When we came back from camp, um, San Bernardino does not have a Japanese community, right, but there was a Chinese market, and it was run by a family called the Kwoks. We could not have our store without them because they were the only butcher and they had a, a butcher store on, uh, a butcher thing, and they eventually opened up what is, a, a pretty big market, there used to be, called Palace Market, real supermarket, which is one of the first ones out there and everyone in our family, me, my brother, my sisters, both of them, all worked there.

But after the war, there were certain companies that wouldn’t sell. You know, my father, still does not like, um, it’s Langendorf, or Pepsi. Because they asked to, to get their products in the store and they said, we don’t sell to Japs. We could not get meat.

So, they said, we’re here, you know. So, we got to be friends, my sister especially became friends with Rosemary Kwok, and they became good friends. But we would have to walk, it must have been over a mile, I can’t remember, we had to go through a meadow get up into a thing. And my father would order the meat and we’d then put the meat on our shoulders. And we were relatively small kids, all of us had to kind of lug it through the hot sun to our store. And that’s how we got our meat products there, you know.

:: Exercise objective ::
In the recollection about the Kwok family, what was the name of the market they eventually opened? Please answer briefly.

:: Supplied entries ::
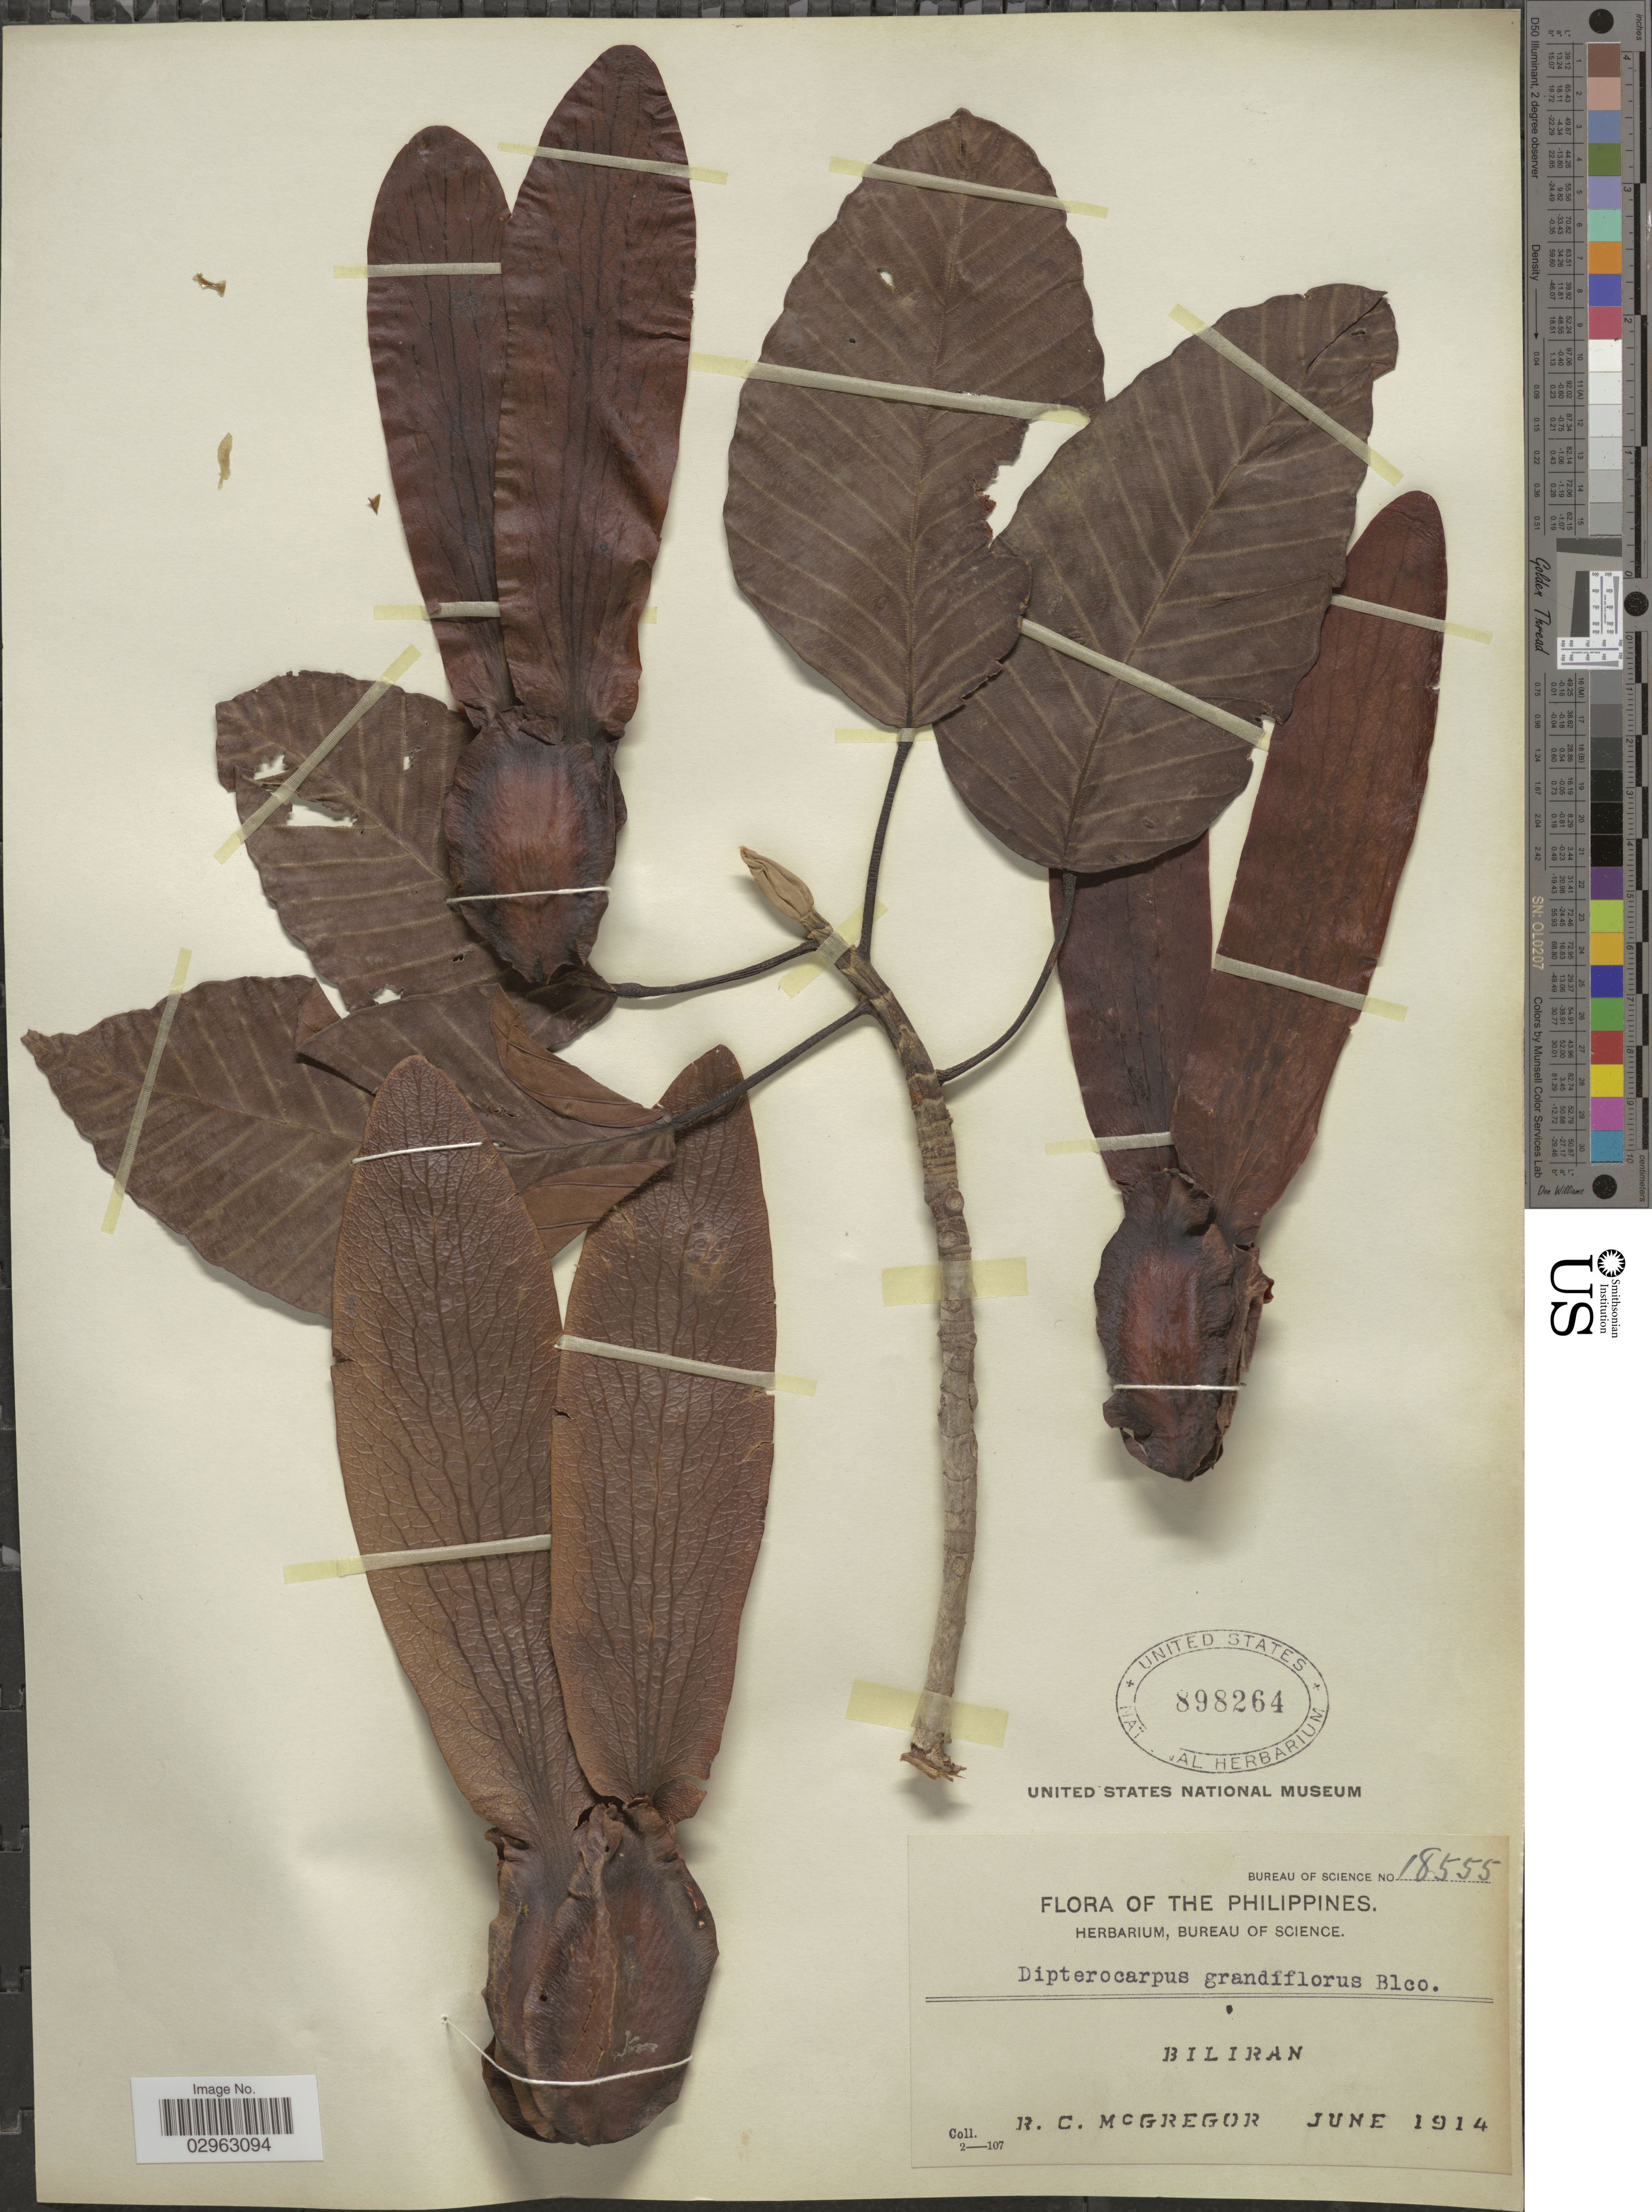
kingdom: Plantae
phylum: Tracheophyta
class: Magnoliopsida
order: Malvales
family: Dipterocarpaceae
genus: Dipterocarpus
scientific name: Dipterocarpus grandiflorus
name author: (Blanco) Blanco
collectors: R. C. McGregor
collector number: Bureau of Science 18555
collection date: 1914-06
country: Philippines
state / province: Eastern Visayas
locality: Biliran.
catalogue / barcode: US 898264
--
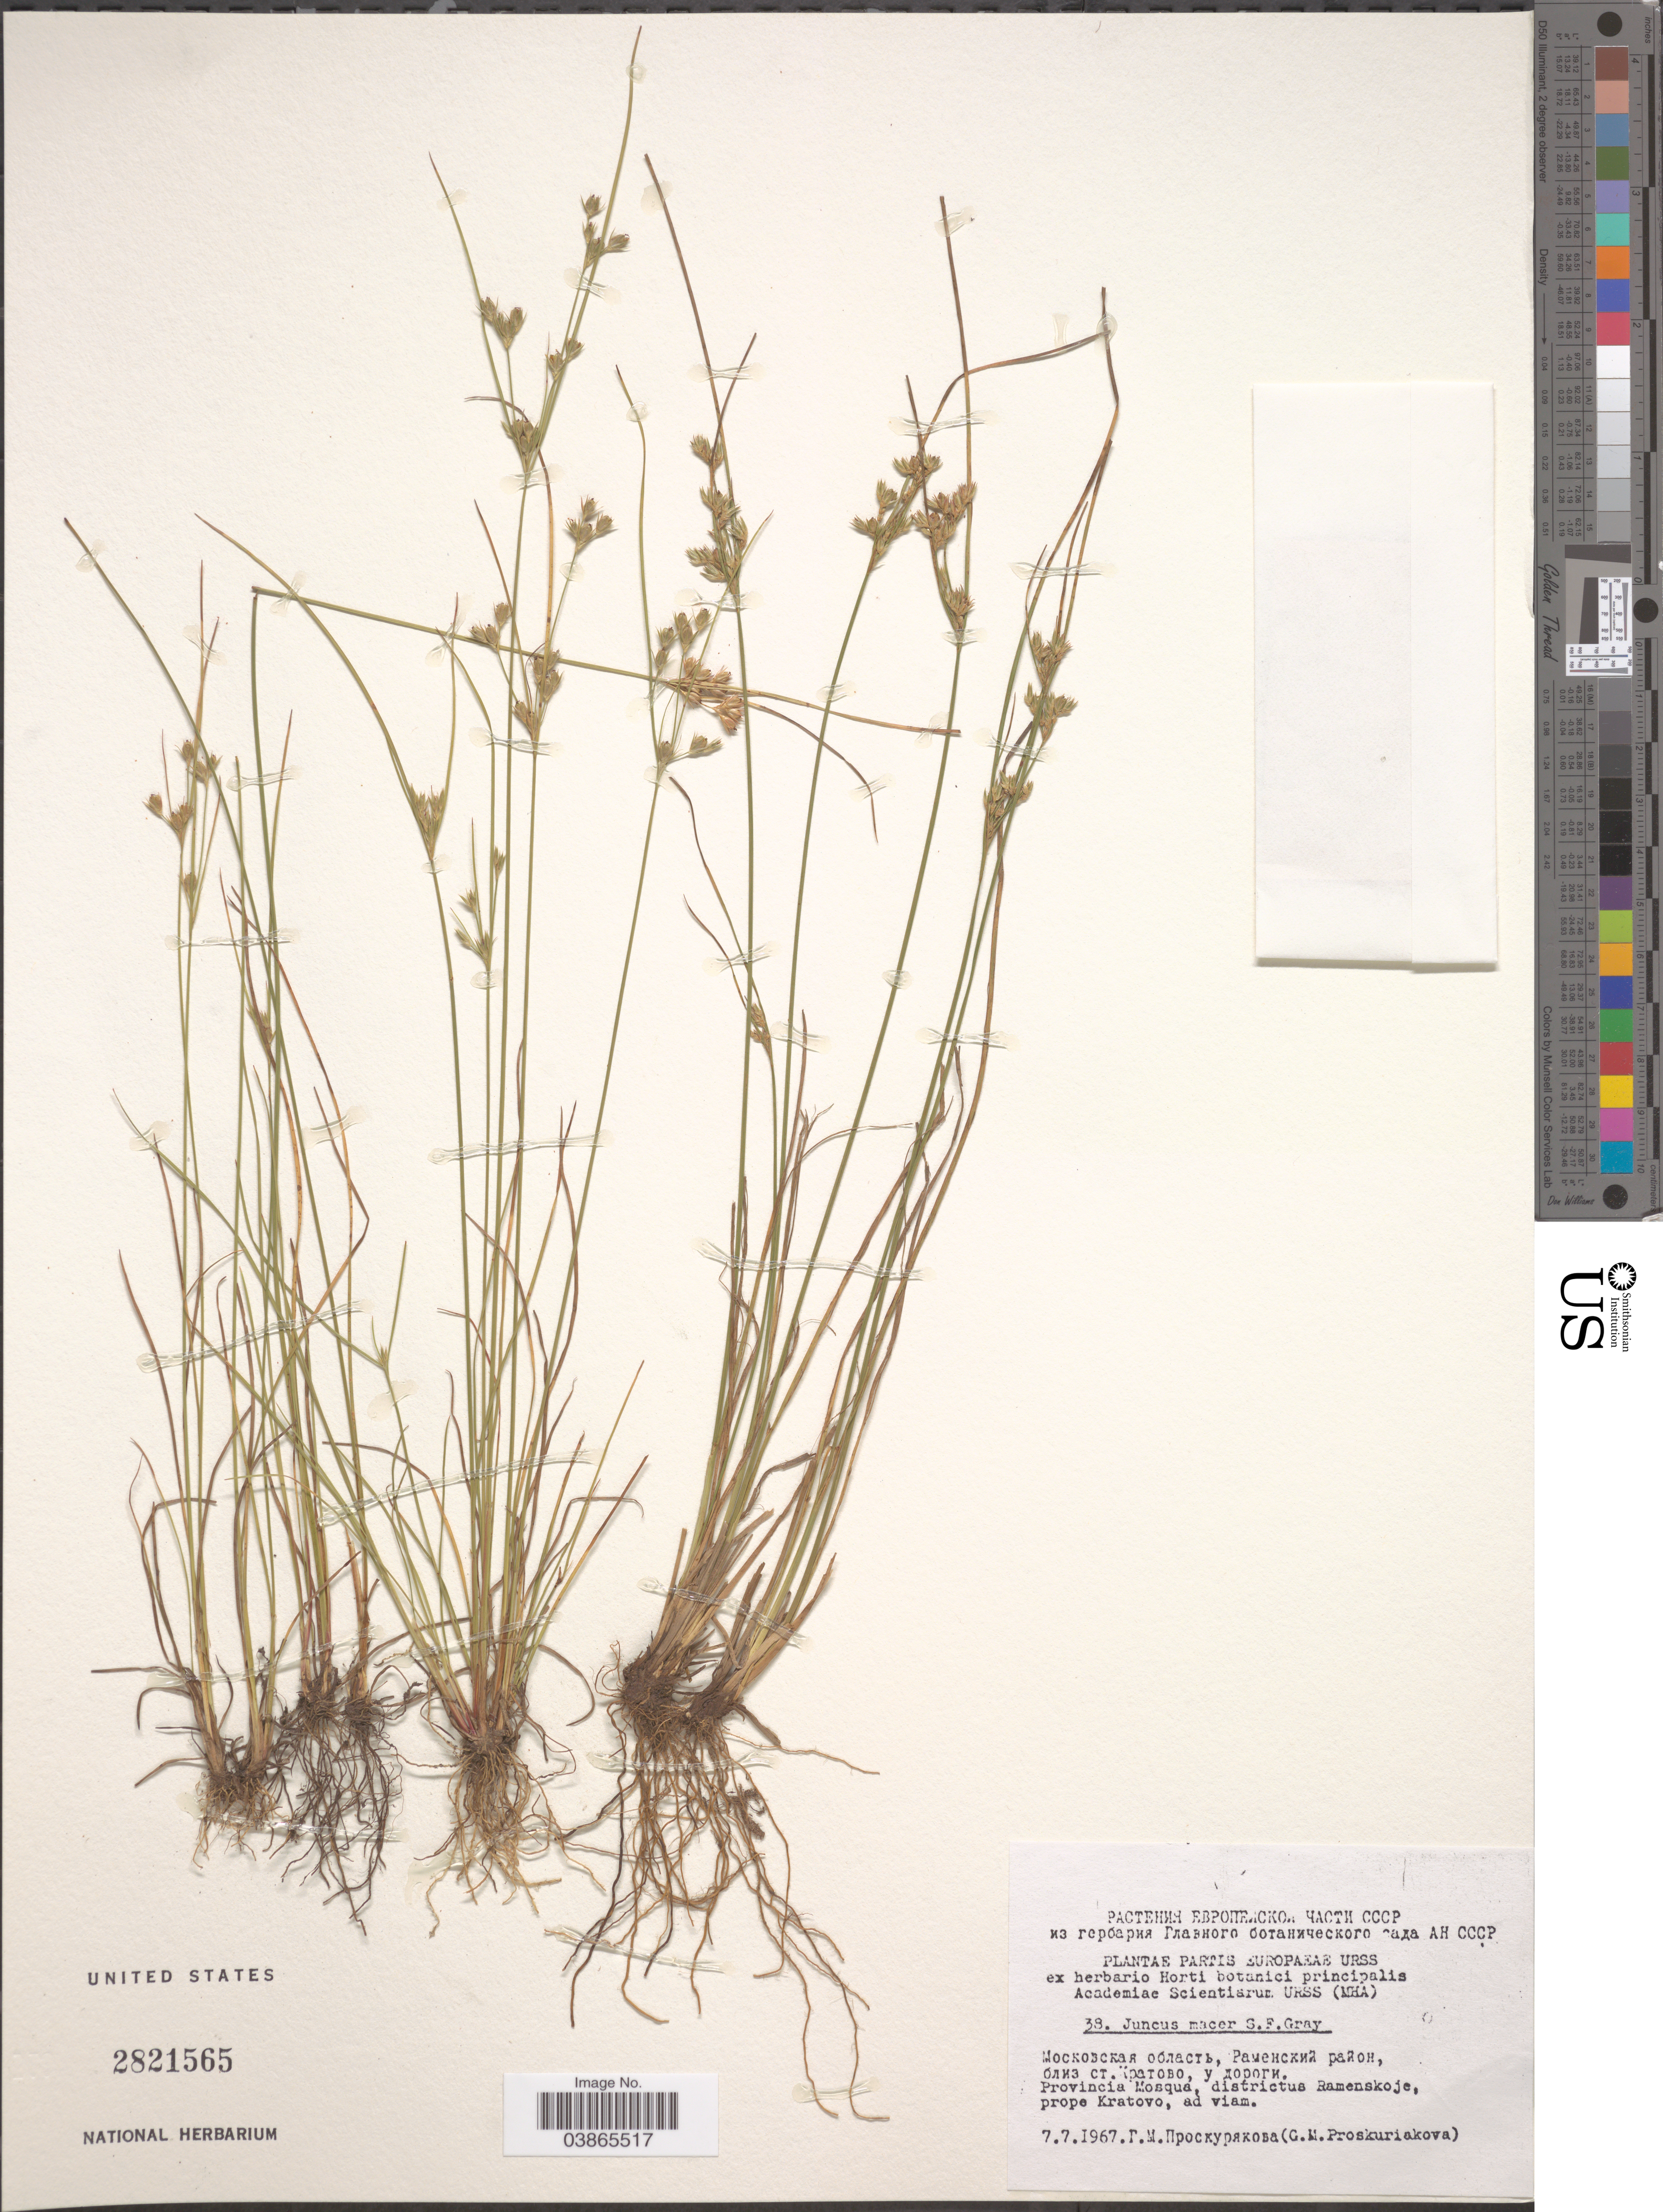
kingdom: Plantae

:: Response to the task ::
Palace Market